Catholic Patriarch Fuad Twal held a service on last Monday in the 1,600-year-old Church of St. Porphryry for Christians who remain confined to the Strip. The service was attended by members of all sects, the majority being Orthodox.
Last December Christians who made the hour and a half journey across Israel from Gaza to Bethlehem were caught outside the Strip by Israel’s military offensive which began on December 27. They were allowed to return only a month later. Many found their homes flattened or neighbourhoods devastated.

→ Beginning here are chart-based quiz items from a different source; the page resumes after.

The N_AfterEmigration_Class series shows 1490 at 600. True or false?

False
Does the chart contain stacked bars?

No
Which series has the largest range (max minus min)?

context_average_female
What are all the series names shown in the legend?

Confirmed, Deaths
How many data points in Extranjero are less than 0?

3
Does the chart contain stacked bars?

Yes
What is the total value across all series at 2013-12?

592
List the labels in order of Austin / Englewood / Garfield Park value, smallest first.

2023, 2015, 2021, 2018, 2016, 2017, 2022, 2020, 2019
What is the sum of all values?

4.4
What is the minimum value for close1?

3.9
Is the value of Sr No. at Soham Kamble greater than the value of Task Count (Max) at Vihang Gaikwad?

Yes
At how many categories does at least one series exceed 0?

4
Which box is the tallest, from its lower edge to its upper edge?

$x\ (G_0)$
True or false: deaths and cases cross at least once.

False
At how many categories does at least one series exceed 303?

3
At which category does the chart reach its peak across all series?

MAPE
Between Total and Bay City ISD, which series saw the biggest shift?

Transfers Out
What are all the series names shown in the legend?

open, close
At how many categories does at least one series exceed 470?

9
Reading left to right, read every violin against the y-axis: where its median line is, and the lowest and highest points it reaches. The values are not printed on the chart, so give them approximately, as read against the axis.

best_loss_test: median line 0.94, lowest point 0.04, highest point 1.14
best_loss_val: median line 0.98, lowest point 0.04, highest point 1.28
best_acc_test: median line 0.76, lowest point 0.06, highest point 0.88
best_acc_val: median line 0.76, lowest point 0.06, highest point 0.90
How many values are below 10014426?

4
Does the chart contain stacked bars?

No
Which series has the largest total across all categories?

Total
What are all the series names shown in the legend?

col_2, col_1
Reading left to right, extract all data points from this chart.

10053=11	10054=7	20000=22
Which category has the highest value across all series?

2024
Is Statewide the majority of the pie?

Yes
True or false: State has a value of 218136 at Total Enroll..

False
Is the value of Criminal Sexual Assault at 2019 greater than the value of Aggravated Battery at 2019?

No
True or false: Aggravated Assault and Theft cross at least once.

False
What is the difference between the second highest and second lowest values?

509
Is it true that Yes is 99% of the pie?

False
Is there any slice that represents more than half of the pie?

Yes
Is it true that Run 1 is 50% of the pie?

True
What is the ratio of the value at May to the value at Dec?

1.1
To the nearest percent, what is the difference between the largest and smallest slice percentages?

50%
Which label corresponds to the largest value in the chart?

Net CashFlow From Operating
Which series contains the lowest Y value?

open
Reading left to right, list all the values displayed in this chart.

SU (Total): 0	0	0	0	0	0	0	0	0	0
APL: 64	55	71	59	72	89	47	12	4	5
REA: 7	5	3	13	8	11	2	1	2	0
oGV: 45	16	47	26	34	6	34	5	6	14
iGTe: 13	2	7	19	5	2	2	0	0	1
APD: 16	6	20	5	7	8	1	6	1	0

A century ago before the British rulers of Palestine granted Jews the right to create a homeland in the country, Christians were 30 per cent of its population. Today Christians make up less than 2 per cent. In Bethlehem, Christians, once the majority, are now 20-25 per cent. Christians find it easier than Muslims to emigrate to the US, Canada, Latin America, Europe and Australia where many have settled family members.
A week ago Palestinian Christian leaders appealed to co-religionists round the world to end the Israeli occupation which is driving Palestinians of all faiths to leave their homeland. They fear that Bethlehem and Jerusalem could become “Christian theme parks” visited by pilgrims from the world over but devoid of native Christians.
On Tuesday, Catholic Patriarch Twal said in his annual Christmas message that all the efforts of “politicians and men of good will” to build peace had “failed.”